Сама смерть двигалась по шоссе, всякая — в бидонах, ящиках, тюбиках и цистернах, добротная немецкая смерть, проверенная в государственных лабораториях, смерть жидкая, твердая и газообразная, смерть, что кочевала по нашим землям в душегубках Загримированные под штатные автобусы, они здесь в ряду бронетранспортеров и грузовиков, «круппов», «опелей» и «мерседесов», как бы возглавляя их шествие, а за ними, мелким дьяволком и на бесшумной резине, неслось все, что века таилось в подпольях германских университетов — скотские бичи на наших мужиков, гвозди — прибивать младенцев для мишеней, негашеная известь и сквозные металлические перчатки для пытки пленных, черная паста, что вводится в ноздри грудных для умерщвленья, пустые и жадные чемоданы под трофейное барахло и мины, пока еще безвредные, бесконечно замедленного действия, не уловимые приборами мины на святыни и элеваторы, обсерватории и школы наши — когда они наполнятся детворой. Горемычные лошадки, выбиваясь из сил, тянули этот инструментарий страданий, и даже пешие маршевые батальоны опережали их. Эти шагали уже без песен, скучные и томные, но еще прочные — железная связка фашистских отмычек к сокровищницам мира, отребье, стремившееся поселиться во внутренностях человечества; трехтонки с фабричными деревянными крестами сопровождали их, смертельно раненных мечтой о надмирном могуществе… Все это двигалось в самое пекло битвы, чтобы, распылясь в ничто, обратиться в поражение; они еще не знали, что творится у них на левом фланге. Было шумно, но не очень весело в этом потоке: двести третьей не хватало им для оживления!

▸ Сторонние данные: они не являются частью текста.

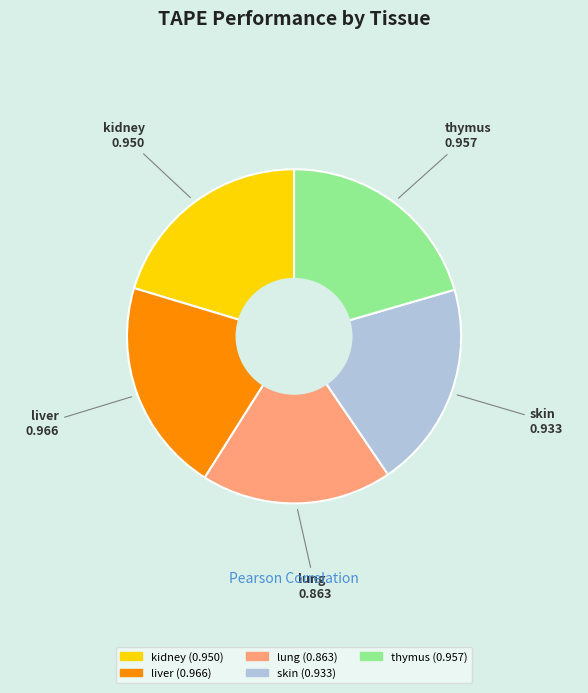

What is the smallest slice in the pie chart?

lung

Так крадется охотник, чтобы не спугнуть трепетную дичь, — двести третья медленно набирала скорость. Удобный отлогий подъем выводил дорогу на шоссе; став в сторонку, германский штабной связист копался здесь в своем мотоцикле, пока другой материл его по-немецки из прицепной коляски. Оба они увидели над собою танк, когда он стал величиной с полнеба… Задние шарахнулись, передние не успели понять, что случилось за спиной. Норовя уйти от гибели, трехосный, специального назначения, «бюсинг» зарылся было в свои же повозки, но Собольков подумал только: «Куда, сатана!» — и тот через мотор, наперегонки со своими ящиками, закувыркал под насыпь. Этим ударом открывается победоносный бег двести третьей к ее немеркнущей военной славе.

— Твои!.. — крикнул Собольков, даря водителю весь этот черный, многогрешный сброд, застылый вокруг его гусениц.

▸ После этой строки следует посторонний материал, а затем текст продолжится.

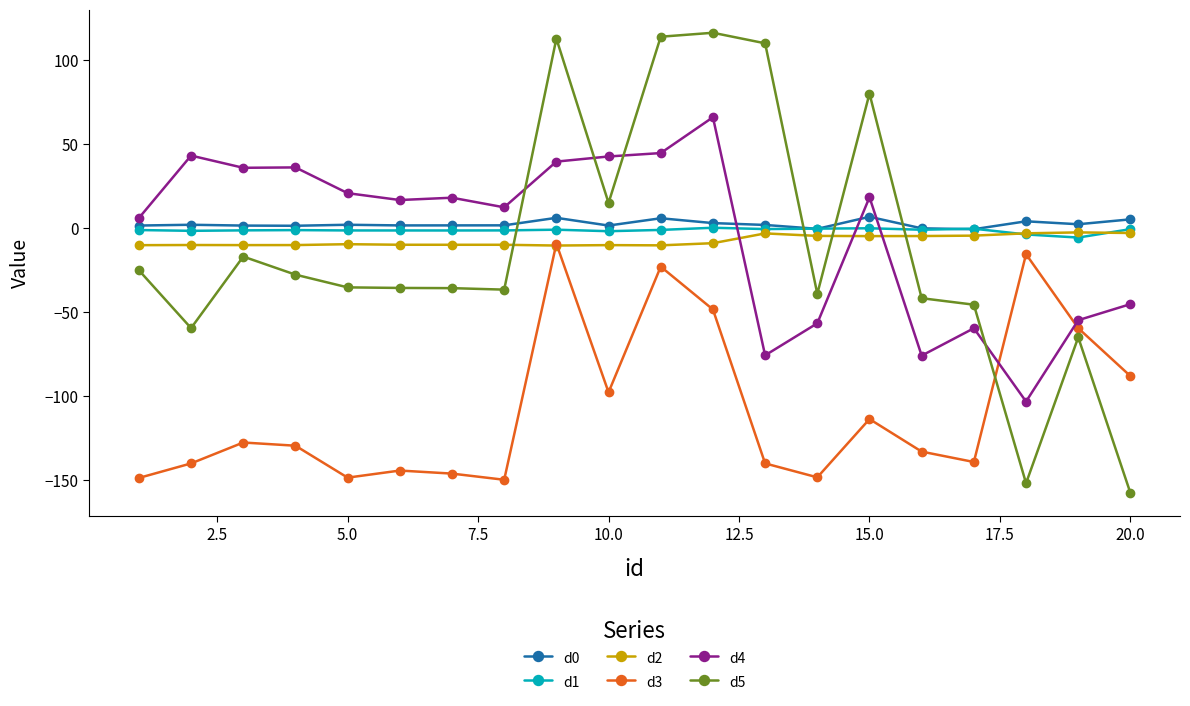

How many categories are shown in the chart?

20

В каждом мгновенье есть своя неповторимая подробность, которой не превзойти последующим столетьям. Защищая своих малюток от дикарей, мой народ создаст боевые машины утроенной мощности, но страшней и прекрасней двести третьей у него не будет никогда. Стоило бы песню сложить про это крылатое железо, которого хватило бы на тысячу ангелов мщенья, и чтобы пели ее — пусть неумело! — но так же страстно и душевно, как умел Обрядин… Двести третья недолго пробыла в схватке, но ради этих считанных минут не спят конструкторы, мучатся сталевары и милые женщины наши стареют у станков. Так, значит, не зря мучились они, не спали и старели!.. Танк швыряло и раскачивало, как на волне, движение почти поднимало его над гудроном, и тогда верилось — на первом препятствии вылетят пружины подвесок или лопнет стальная мышца вала… Но вот он становился на дыбы и опрокидывался на все дерзавшее сопротивляться; он крушил боками, исчезал в грудах утиля и вылезал из-под обломков, неожиданный, ревущий, гневный, переваливаясь и скользя в месиве, которое щепилось, горело, кричало, вздувалось пеной и пузырем. Все в нем убивало наповал; картечный, с нахлестом, и иной огонь, что лился из всех его щелей, подавлял волю врага не больше, чем самый вид его и то красное, шерстистое, неправдоподобное, что прилипало к броне или моталось кругом, застряв в крепленьях траков. Никто не плакал, не поднимал рук, не молил о пощаде — у них не оставалось времени на это Простреленные насквозь, они еще стояли, когда набегал на них танк.